Beyond what we know to be the high costs of care, this new booklet for patients does a really nice job of explaining to the patient some of the perhaps not as obvious costs that they may encounter. It starts out by recommending to group expenses into several categories. These include doctor appointments, medications, transportation, cancer treatment costs, family and living expenses, caregiving, and employment/legal/financial issues. Some of these are obvious, but to the person who has perhaps never had to deal with the healthcare system, even those could be overlooked. For instance, do you have a copay when you go to the doctor, do you have to pay so much out of pocket first, and are lab tests billed separately? Medications and cancer treatment does not just include the actual treatment but any medications that may be needed to counter act the side effects of treatment. Transportation costs could not only include the cost of gas but also parking once at the office or treatment facility. And how often will that occur? Will a patient need to get child care or elder care while they go to their appointment or are getting their treatments. Or will they have to increase the care they are currently receiving while they recuperate from the effects of treatment. What about employment issues, loss of wages, or getting information about income tax issues regarding medical care and the cost of paying someone to help with power of attorney or will preparation? These are all things that our patients and families face daily through their treatment. Things we, as frontline providers don’t often address or even are aware of.

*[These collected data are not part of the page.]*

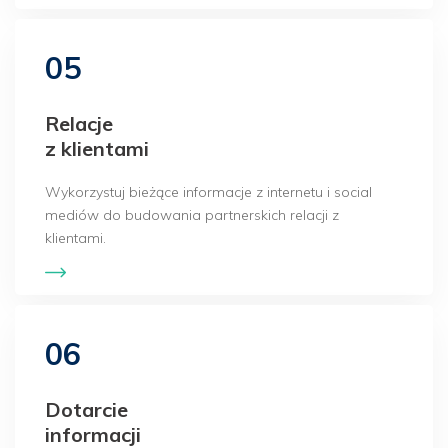
05
Relacje
z klientami
Wykorzystuj bieżące informacje z internetu i social
mediów do budowania partnerskich relacji z
klientami.
06
Dotarcie
informacji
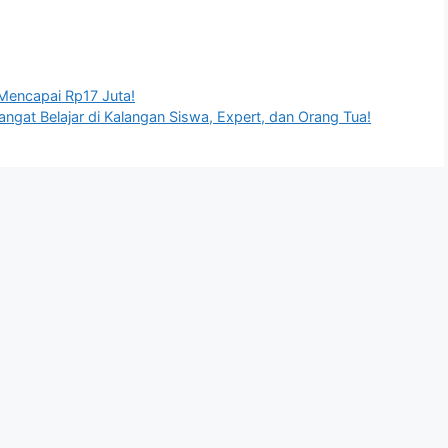
 Mencapai Rp17 Juta!
gat Belajar di Kalangan Siswa, Expert, dan Orang Tua!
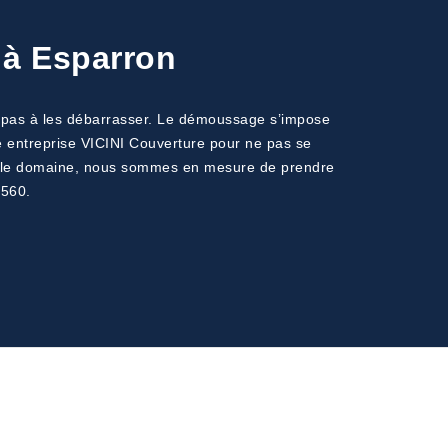
 à Esparron
it pas à les débarrasser. Le démoussage s’impose
e entreprise VICINI Couverture pour ne pas se
ns le domaine, nous sommes en mesure de prendre
3560.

I think this is a wonderful tool that has been put together to help with the things that we don’t often know. Not only does it address each category but gives a list of things to find out about and questions to ask in each topic. It seems like an invaluable tool and one that has been much to long in the coming. So here’s the dilemma that some people are having. Should we give this to our patients, if so when and will the doctors be angry that we laid this all out for them? I think some people are afraid that someone may not have their treatment if they know all of this. And maybe so. But isn’t that what true informed consent entails? Is it not about more than knowing the potential side effects, toxicities and outcomes of a treatment? Informed consent should include discussing all aspects of treatment and how it could impact on a person’s life. This tool is available to every patient, if we tell them about it. This tool could head off some issues that weren’t thought about, if we tell them. I believe it’s our job to tell them. I believe the more information we can give the better. And this tool even has lists of resources that can be of help to patients. Why would we even consider not using this tool or at least modified versions of it and then informing the patient where they can obtain the entire thing? I applaud ASCO for stretching beyond our limited awareness into areas that were previously left to deal with only after problems arose. I applaud their efforts to present a truer picture of how cancer can impact a patient and family and for opening the door to the real costs of cancer care.
If you are interested in reading more about this booklet or downloading it for your patients, it can be found at www.cancer.net/patient/Diagnosis%20and%20Treatment/Managing%20the%20Cost%20of%20Cancer%20Care/Cost_of_Care_Booklet.pdf. I know after reading it myself I have a much broader understanding of things that I just never considered much before.